By now it was about an hour and a half after we should have taken off, and we were in a hotel 20 minutes away from the airport and no one was in any rush to go anywhere. All the other passengers were seated firmly around their big round tables in the red and gold dining room, eating the complimentary meal with great enthusiasm. We slunk off to the smallest empty table we could find. It was the lone table in the non-smoking section, fit for two people.  Everyone stared at us. Waiters ignored us for a solid ten minutes before one brought over a sizzling hot pot full of what appeared to be frog parts and fungus.

My favourite.

After a moment, the waiter realized his mistake and abruptly removed the sizzling frog parts and gave it to the huge table of staring people.

We waited another five minutes. A waitress filled our water glasses with very hot, grassy tea, with an inch of leaves floating on top. The glasses were too hot to touch.

Suddenly, a big plate of steaming hot corn kernels was placed on our table. I like corn but it’s on Doug’s list of unloved foods, just as fungus is at the top of mine.

After a few minutes, a plate of scrambled egg was added to our meal of tea and corn.

I should mention that eggs are at the very top of Doug’s hated food list.

Then came a dish of grated radish poached in chicken broth with a few tiny bits of pork. That was fine but tasted of unflavoured shaved cardboard, decorated with gristle and fat. Doug asked the waitress for some dark vinegar, for flavour. She looked at him blankly. We repeated our request for cù. More blank looks. We tried a few more approaches to the falling tone before another waitress finally understood what we were trying to say. We got a little cup of vinegar. The shaved cardboard wasn’t too bad with a little vinegar.

Then they brought the little bowls of soup. Each little bowl housed an enormous mushroom just below the surface of the broth.

I should note here that I’m a very open minded eater. If you recall from my Christmas party posts, I’ll eat pretty much anything that’s put in front of me. Cold offal snack plate? Okay. Fish cheeks? Sure. Mysterious aquatic creature? Why not.

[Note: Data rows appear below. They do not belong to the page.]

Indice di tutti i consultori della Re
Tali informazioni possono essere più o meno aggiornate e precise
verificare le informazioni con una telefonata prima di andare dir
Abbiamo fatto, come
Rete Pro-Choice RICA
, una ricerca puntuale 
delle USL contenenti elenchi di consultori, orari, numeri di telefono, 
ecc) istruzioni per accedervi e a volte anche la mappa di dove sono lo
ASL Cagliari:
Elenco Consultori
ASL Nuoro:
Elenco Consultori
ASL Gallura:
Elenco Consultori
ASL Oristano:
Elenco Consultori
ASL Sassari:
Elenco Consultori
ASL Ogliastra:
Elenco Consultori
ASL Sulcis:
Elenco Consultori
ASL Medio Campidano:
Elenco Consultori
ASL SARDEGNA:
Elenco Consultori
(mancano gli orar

But no mushrooms, no fungus, please.  I have such a deeply rooted revulsion to fungi that I even gave my mother a serious allergy to them in utero that has persisted painfully to this day.

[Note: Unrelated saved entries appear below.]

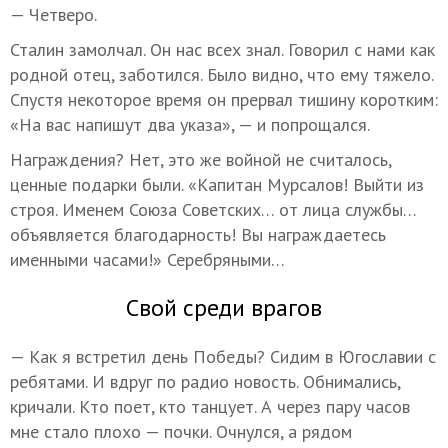
— Четверо.
Сталин замолчал. Он нас всех знал. Говорил с нами как
родной отец, заботился. Было видно, что ему тяжело.
Спустя некоторое время он прервал тишину коротким:
«На вас напишут два указа», — и попрощался.
Награждения? Нет, это же войной не считалось,
ценные подарки были. «Капитан Мурсалов! Выйти из
строя. Именем Союза Советских… от лица службы…
объявляется благодарность! Вы награждаетесь
именными часами!» Серебряными…
Свой среди врагов
— Как я встретил день Победы? Сидим в Югославии с
ребятами. И вдруг по радио новость. Обнимались,
кричали. Кто поет, кто танцует. А через пару часов
мне стало плохо — почки. Очнулся, а рядом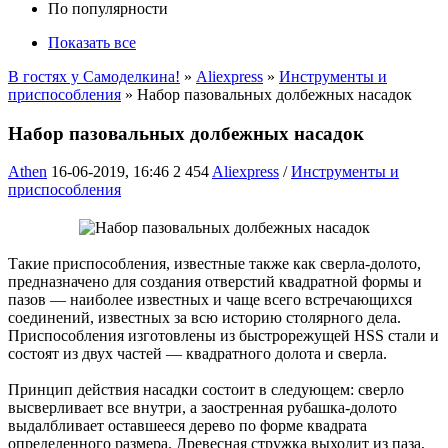
По популярности
Показать все
В гостях у Самоделкина!
»
Aliexpress
»
Инструменты и
приспособления
» Набор пазовальных долбежных насадок
Набор пазовальных долбежных насадок
Athen
16-06-2019, 16:46
2 454
Aliexpress
/
Инструменты и
приспособления
Такие приспособления, известные также как сверла-долото,
предназначено для создания отверстий квадратной формы и
пазов — наиболее известных и чаще всего встречающихся
соединений, известных за всю историю столярного дела.
Приспособления изготовлены из быстрорежущей HSS стали и
состоят из двух частей — квадратного долота и сверла.
Принцип действия насадки состоит в следующем: сверло
высверливает все внутри, а заостренная рубашка-долото
выдалбливает оставшееся дерево по форме квадрата
определенного размера. Древесная стружка выходит из паза,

So we sat in the noisy, smoky dining room, stared at by the other guests, faced with a complimentary meal of our most hated dishes, with no idea what was going on and no clue if we were going to be stuck there all night or if we’d ever make it to Datong at all.

We ordered a beer.

The beer was fine.

After eating as much corn, cardboard, egg and fungus as we could bear, we went back down to the lobby to ask if there had been any news.

Our travel agent on the phone said it looked like it was definitely cancelled.

She called someone at the airline and he confirmed that it was indeed cancelled, though they hadn’t officially cancelled it yet.

The woman at the hotel check in desk said it was likely cancelled and that people didn’t tend to get taken to the hotel unless they’re meant to spend the night.

We really didn’t want to spend the night there, nor did we fancy waiting around there until the next evening with the horde of staring passengers in hope that another flight could be arranged for us.  The October holiday is notoriously overbooked.

A German couple in the lobby had the same idea as we had and we shared a taxi back to the airport, got our tickets stamped with the official airline chop, made our way downstairs to the agency’s desk, explained the situation and officially cancelled our tickets and applied for a full refund. Everyone was very polite and it went very smoothly.

As we walked out toward the exit around 8:30pm, with the receipts for our officially cancelled tickets in hand, I happened to look up at the Departures board.

Datong: Delayed until 9:35pm.

Delayed? 

Delayed.

Just delayed.

Not cancelled.

Delayed.

We taxi’d home and drank a beer in silence before going to bed, dejected.

After my Cambodian rabid monkey bite and Doug’s Sri Lankan fractured spine, we’re starting to feel like travel isn’t exactly on our side this year.  Maybe the universe is trying to tell us something.

Anyone out there any good at interpreting universal hints?